We should not let this conflict we used as a proxy war between Muslims and Jews or between Far-Right and left-wing parties. We should concentrate on productive solutions that bring us together.
The Israeli-Palestinian conflict is being used by different people and different parties in a way that is hurting both people – and even further afield in Europe and across the globe.
There are people who hold antisemitic views who try to hide their feelings and opinions by pushing the Palestinian cause. And likewise, on the other side is the same, people using the conflict while they are actually Islamophobic.
What’s more important than being pro-Israeli or pro-Palestinian are the reasons behind it.
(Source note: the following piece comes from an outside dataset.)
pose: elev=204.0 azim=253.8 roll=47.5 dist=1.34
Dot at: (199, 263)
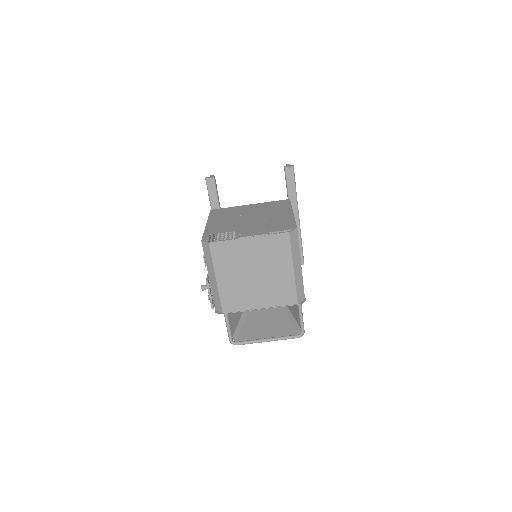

If you’re pro-Israeli because you hate Muslims or you hate Palestinians then whatever you’re doing simply isn’t productive – it can’t lead to positive sustainable solutions.
And it works the other way too. If you’re pro-Palestinian because you’re actually just antisemitic, then you are simply hating others. It’s wrong.
Sometimes I feel that we’ve lost our humanity. We’re continuing this conflict, not solving it.
We’ve been living with this conflict for many years. We’ve both been victims. It’s escalated to a level that perhaps no one expected. We’re living with religious conflict, right-wing movements, conflict between the political Right vs. Left, extremism, Palestinian suicide bombings in Israel and the death of civilians in Gaza.
We should be messengers for peace. I know that the conflict is painful – especially for Palestinians and Israelis – and I know that there are many victims.
Yes, it’s hard sometimes for people to be the ones who initiate something positive, to take a step towards peace but sometimes: that first step is enough.
*Name has been changed to protect the individual’s identity
** Note from author: Ahmed would like to emphasise that he supports a two-state solution (which includes self–determination for Palestinians without military governance) but does not support the JNF as he believes that no transaction or interaction between two parties or more should materially affect others without their participation and/or agreement.
The views expressed in this blog are solely the author’s and do not necessarily reflect those of Voice of Salam. Voice of Salam does not hold an official position on the Israeli-Palestinian conflict. Voice of Salam would like to see a future free from violence in which Israelis and Palestinians can both live in freedom, peace and security.